It’s no secret that change is in the air. The evidence is found throughout our culture, felt in our economy and experienced in technology. Some of us are struggling to keep up with these changes, as they come so fast and from so many directions. Nowhere is that more apparent than within the church. As many Christians are struggling to reconcile what they’re seeing and experiencing with their faith, they are asking hard questions of what it all means and where we’re headed.

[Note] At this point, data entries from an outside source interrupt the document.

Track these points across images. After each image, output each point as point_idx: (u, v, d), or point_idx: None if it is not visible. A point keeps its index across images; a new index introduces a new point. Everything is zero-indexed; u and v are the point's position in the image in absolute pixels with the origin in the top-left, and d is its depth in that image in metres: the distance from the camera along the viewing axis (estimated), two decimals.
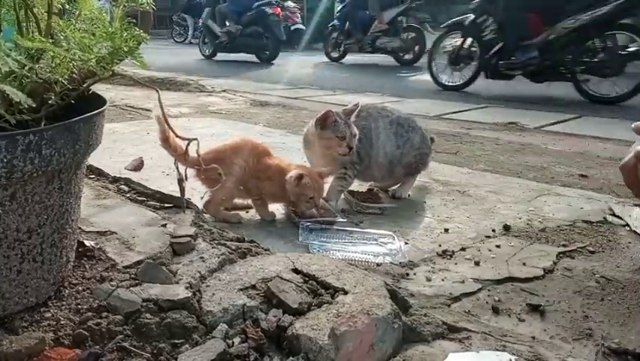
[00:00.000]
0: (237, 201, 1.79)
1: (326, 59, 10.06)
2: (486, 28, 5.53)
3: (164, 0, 16.69)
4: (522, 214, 1.86)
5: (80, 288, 1.13)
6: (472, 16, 5.62)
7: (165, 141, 1.61)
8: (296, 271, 1.20)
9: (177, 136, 1.45)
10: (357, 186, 2.08)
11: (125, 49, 1.05)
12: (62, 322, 1.01)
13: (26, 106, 0.91)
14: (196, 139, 1.42)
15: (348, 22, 9.50)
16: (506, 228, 1.72)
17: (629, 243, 1.64)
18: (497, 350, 1.03)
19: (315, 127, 1.82)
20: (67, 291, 1.11)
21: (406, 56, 9.19)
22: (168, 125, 1.41)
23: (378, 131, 1.95)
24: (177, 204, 1.68)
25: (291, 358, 0.96)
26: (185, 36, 16.26)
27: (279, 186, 1.66)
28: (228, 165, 1.64)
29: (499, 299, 1.27)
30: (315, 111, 4.04)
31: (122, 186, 1.89)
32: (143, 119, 3.53)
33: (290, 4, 12.98)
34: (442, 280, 1.36)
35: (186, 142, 1.37)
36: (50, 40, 1.04)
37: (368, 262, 1.44)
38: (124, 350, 0.96)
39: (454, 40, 5.81)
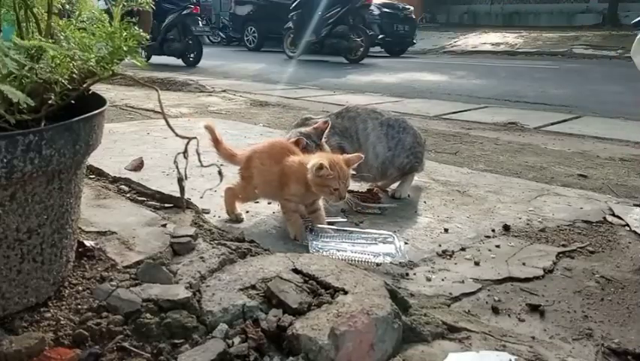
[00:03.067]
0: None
1: None
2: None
3: None
4: (522, 214, 1.86)
5: (80, 288, 1.13)
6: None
7: (217, 145, 1.71)
8: (296, 271, 1.20)
9: (176, 135, 1.45)
10: (357, 186, 2.08)
11: (125, 48, 1.05)
12: (62, 322, 1.01)
13: (26, 106, 0.91)
14: (195, 138, 1.42)
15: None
16: (506, 228, 1.72)
17: (629, 243, 1.64)
18: (497, 350, 1.03)
19: None
20: (67, 291, 1.11)
21: None
22: (168, 123, 1.41)
23: (367, 132, 1.95)
24: (177, 204, 1.68)
25: (291, 358, 0.96)
26: None
27: (303, 184, 1.55)
28: (251, 169, 1.65)
29: (499, 299, 1.27)
30: (315, 111, 4.05)
31: (122, 186, 1.89)
32: (143, 119, 3.53)
33: None
34: (442, 280, 1.36)
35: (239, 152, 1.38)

In the midst of so much change and the resulting angst, Phyllis Tickle offers a provocative look at where we are in history as people of faith in order to point to what’s to come. As the founding editor of the Religion Department of Publishers Weekly and a respected authority on religion in America, she recently penned THE GREAT EMERGENCE: How Christianity is Changing and Why. The book offers an overview of church history in which she suggests that every 500 years, people of faith have a rummage sale of sorts in which they reassess Christianity. She writes: “About every five hundred years the empowered structures of institutional Christianity, whatever they may be at the time, become an intolerable carapace that must be shattered in order that renewal and new growth may occur.”
Tickle is quick to point out that this emergence is not just religious but blends effortlessly into all aspects of society --- technological, cultural, scientific, even sociological. She points to shifts in church history, world history and technological breakthroughs as well as subtle but significant changes in the modern family to make her case. She argues quite persuasively that while the Great Reformation responded to the cry of sola scriptura, only scripture, that the Great Emergence is asking a similar question: Where do we get our authority from?

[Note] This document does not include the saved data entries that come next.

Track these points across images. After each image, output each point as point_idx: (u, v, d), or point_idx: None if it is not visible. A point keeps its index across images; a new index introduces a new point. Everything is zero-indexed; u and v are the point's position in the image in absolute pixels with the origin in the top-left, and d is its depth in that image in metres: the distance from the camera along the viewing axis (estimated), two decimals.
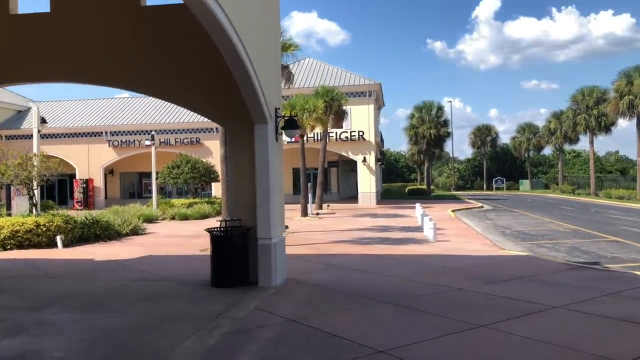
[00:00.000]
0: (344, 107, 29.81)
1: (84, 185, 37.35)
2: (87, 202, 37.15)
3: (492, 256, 12.51)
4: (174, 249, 14.57)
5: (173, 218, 26.14)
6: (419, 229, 19.38)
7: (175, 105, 39.38)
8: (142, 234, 18.98)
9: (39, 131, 18.89)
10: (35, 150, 18.70)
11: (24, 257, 13.25)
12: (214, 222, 9.30)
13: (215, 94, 9.20)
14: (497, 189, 65.97)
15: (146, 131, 35.39)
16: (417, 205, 26.26)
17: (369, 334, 6.09)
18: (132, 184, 41.25)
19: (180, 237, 17.81)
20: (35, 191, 18.37)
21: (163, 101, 40.71)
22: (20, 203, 22.34)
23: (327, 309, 7.33)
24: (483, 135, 70.30)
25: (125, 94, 46.05)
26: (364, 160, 34.70)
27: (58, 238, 15.30)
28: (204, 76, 9.18)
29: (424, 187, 51.61)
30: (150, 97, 41.14)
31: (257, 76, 7.79)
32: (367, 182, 34.94)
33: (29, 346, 5.79)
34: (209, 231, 8.97)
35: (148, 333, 6.26)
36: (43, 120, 19.74)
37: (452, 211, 29.12)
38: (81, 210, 34.61)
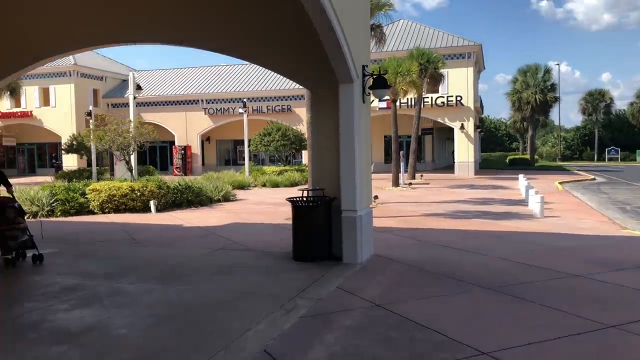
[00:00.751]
0: (441, 70, 27.98)
1: (183, 152, 38.74)
2: (186, 168, 38.56)
3: (613, 236, 10.85)
4: (261, 217, 14.27)
5: (264, 185, 26.23)
6: (523, 202, 17.70)
7: (267, 73, 39.47)
8: (232, 201, 19.02)
9: (134, 97, 19.34)
10: (131, 116, 19.23)
11: (118, 221, 13.57)
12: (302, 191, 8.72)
13: (295, 48, 8.42)
14: (610, 159, 60.21)
15: (240, 99, 35.70)
16: (520, 176, 24.25)
17: (467, 329, 5.14)
18: (227, 151, 42.24)
19: (269, 204, 17.57)
20: (132, 157, 18.96)
21: (256, 69, 40.96)
22: (122, 168, 22.99)
23: (418, 293, 6.45)
24: (595, 100, 64.14)
25: (222, 62, 46.91)
26: (462, 127, 32.69)
27: (151, 203, 15.59)
28: (285, 30, 8.42)
29: (527, 156, 48.12)
30: (244, 65, 41.59)
31: (340, 25, 6.87)
32: (464, 150, 32.98)
33: (96, 319, 5.50)
34: (290, 200, 8.34)
35: (221, 311, 5.77)
36: (138, 87, 20.21)
37: (560, 183, 26.64)
38: (180, 176, 36.02)
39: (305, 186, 9.69)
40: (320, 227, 8.11)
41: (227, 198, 19.02)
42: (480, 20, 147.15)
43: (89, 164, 31.63)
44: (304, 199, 8.37)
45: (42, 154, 42.65)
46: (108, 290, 6.55)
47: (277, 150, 30.41)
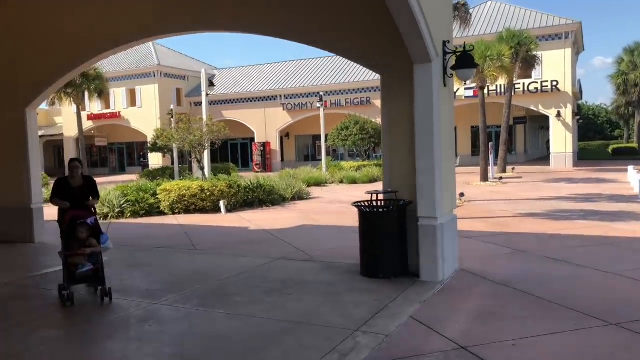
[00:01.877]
0: (535, 53, 25.34)
1: (262, 148, 38.56)
2: (265, 164, 38.35)
3: None
4: (332, 218, 13.11)
5: (341, 182, 25.11)
6: (636, 198, 15.22)
7: (346, 65, 38.26)
8: (306, 199, 18.06)
9: (207, 95, 18.89)
10: (204, 114, 18.80)
11: (185, 223, 12.98)
12: (381, 187, 7.42)
13: (359, 23, 7.13)
14: None
15: (317, 93, 34.81)
16: (630, 168, 21.31)
17: None
18: (306, 147, 41.60)
19: (344, 203, 16.37)
20: (205, 154, 18.53)
21: (333, 62, 39.90)
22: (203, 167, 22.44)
23: (519, 328, 4.97)
24: None
25: (302, 56, 46.30)
26: (558, 114, 29.66)
27: (221, 203, 14.95)
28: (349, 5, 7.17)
29: (634, 145, 43.24)
30: (322, 58, 40.68)
31: None
32: (561, 140, 29.92)
33: (112, 355, 4.57)
34: (356, 205, 7.07)
35: (262, 350, 4.64)
36: (211, 84, 19.76)
37: None
38: (260, 172, 35.81)
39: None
40: (392, 237, 6.79)
41: (300, 196, 18.08)
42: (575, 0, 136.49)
43: (173, 162, 32.13)
44: (373, 203, 7.08)
45: (131, 153, 44.30)
46: (141, 315, 5.65)
47: (355, 145, 29.17)
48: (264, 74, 41.97)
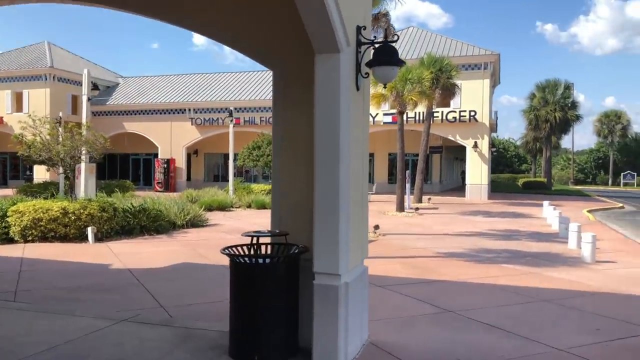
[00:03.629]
0: (454, 81, 24.66)
1: (165, 165, 35.38)
2: (168, 183, 35.16)
3: None
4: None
5: (249, 206, 22.78)
6: (556, 236, 14.29)
7: (261, 81, 36.28)
8: (201, 226, 15.60)
9: (88, 99, 16.04)
10: (83, 120, 15.92)
11: (30, 255, 10.16)
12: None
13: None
14: (626, 184, 56.68)
15: (228, 109, 32.48)
16: (546, 203, 20.83)
17: None
18: (216, 166, 38.88)
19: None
20: (82, 168, 15.63)
21: (248, 77, 37.83)
22: (87, 183, 18.90)
23: None
24: (611, 122, 60.70)
25: (211, 70, 43.88)
26: (475, 145, 29.29)
27: (89, 230, 12.18)
28: None
29: (542, 179, 44.47)
30: (235, 73, 38.49)
31: None
32: (477, 171, 29.52)
33: None
34: (227, 253, 4.89)
35: None
36: (95, 87, 16.96)
37: (588, 212, 23.12)
38: (161, 192, 32.61)
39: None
40: (277, 299, 4.67)
41: (195, 223, 15.58)
42: (484, 42, 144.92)
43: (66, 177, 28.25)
44: (253, 249, 4.95)
45: (17, 164, 39.34)
46: None
47: (267, 166, 27.01)
48: (173, 85, 38.98)
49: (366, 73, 4.96)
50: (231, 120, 26.10)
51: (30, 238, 11.92)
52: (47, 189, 26.45)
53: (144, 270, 8.97)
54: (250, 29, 5.42)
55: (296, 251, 4.79)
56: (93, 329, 5.54)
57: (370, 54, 4.99)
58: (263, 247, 5.06)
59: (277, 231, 5.08)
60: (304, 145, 4.98)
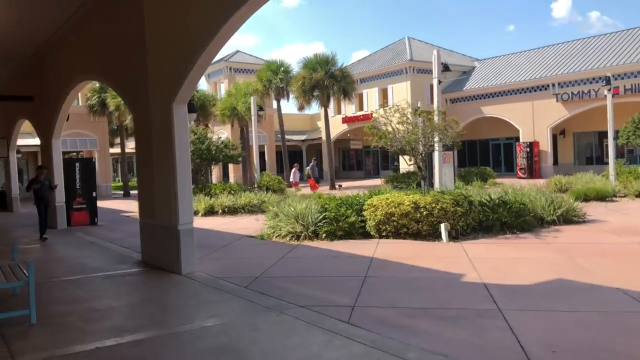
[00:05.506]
0: None
1: (528, 149, 32.08)
2: (532, 169, 31.80)
3: None
4: (618, 270, 7.73)
5: (638, 195, 17.84)
6: None
7: None
8: (576, 223, 12.46)
9: (439, 82, 14.82)
10: (435, 105, 14.82)
11: (381, 255, 9.34)
12: None
13: None
14: None
15: (603, 77, 26.97)
16: None
17: None
18: (589, 147, 33.25)
19: None
20: (435, 157, 14.59)
21: (624, 37, 30.92)
22: (443, 173, 17.96)
23: None
24: None
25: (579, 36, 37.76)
26: None
27: (442, 227, 10.82)
28: None
29: None
30: (609, 34, 32.15)
31: None
32: None
33: None
34: None
35: None
36: (445, 68, 15.59)
37: None
38: (524, 178, 29.73)
39: None
40: None
41: (568, 219, 12.51)
42: None
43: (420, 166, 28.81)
44: None
45: (387, 155, 42.54)
46: None
47: None
48: (532, 61, 35.06)
49: None
50: (609, 90, 21.22)
51: (384, 233, 11.31)
52: (410, 179, 27.23)
53: (504, 288, 6.83)
54: None
55: None
56: None
57: None
58: None
59: None
60: None
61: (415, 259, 8.91)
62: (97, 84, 27.90)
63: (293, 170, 25.49)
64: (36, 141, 17.75)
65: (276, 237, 11.79)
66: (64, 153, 32.28)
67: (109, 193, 32.90)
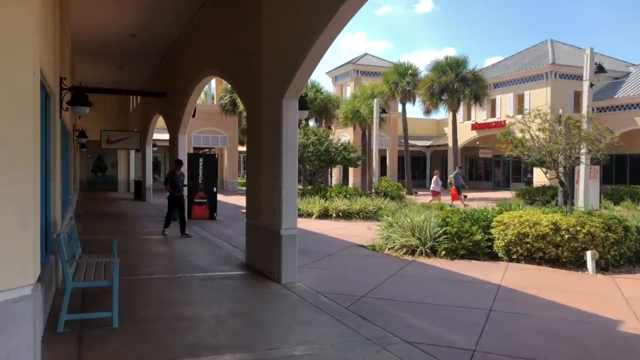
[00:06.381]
0: None
1: None
2: None
3: None
4: None
5: None
6: None
7: None
8: None
9: (591, 85, 12.74)
10: (584, 110, 12.79)
11: (510, 284, 7.91)
12: None
13: None
14: None
15: None
16: None
17: None
18: None
19: None
20: (581, 171, 12.61)
21: None
22: (588, 190, 15.25)
23: None
24: None
25: None
26: None
27: (588, 255, 9.08)
28: None
29: None
30: None
31: None
32: None
33: None
34: None
35: None
36: (600, 69, 13.40)
37: None
38: None
39: None
40: None
41: None
42: None
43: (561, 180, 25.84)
44: None
45: (519, 167, 39.36)
46: None
47: None
48: None
49: None
50: None
51: (514, 256, 9.79)
52: (545, 193, 24.58)
53: None
54: None
55: None
56: None
57: None
58: None
59: None
60: None
61: (554, 293, 7.39)
62: (229, 85, 28.88)
63: (434, 178, 22.64)
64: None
65: (389, 249, 10.78)
66: (197, 149, 34.21)
67: (235, 189, 34.14)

When that mighty upheaval happens, she says history shows us that there are always at least three consistent results: a more vital form of Christianity emerges; the organized expression of Christianity becomes more pure; and the church ends up with two new expressions rather than just one. She gently reminds readers that we’re not just at the hinge of a 500-year period, we’re also the direct product of one.
While the analysis of where we’ve been is swift in this short volume, the suggestion of where we might be going will leave many readers wanting. The conclusion is so open-ended, the question must be asked if anything can be concluded at all. But maybe that’s the point of the emergence we’re in. The dust is still kicked up and where it will settle is yet to be determined. Each of us will play a role in the outcome whether we realize it or not.
Overall, THE GREAT EMERGENCE is a great conversation piece for those engaging in the emergent church. Those who read it will be better educated and equipped to talk about the church in today’s ever-changing culture.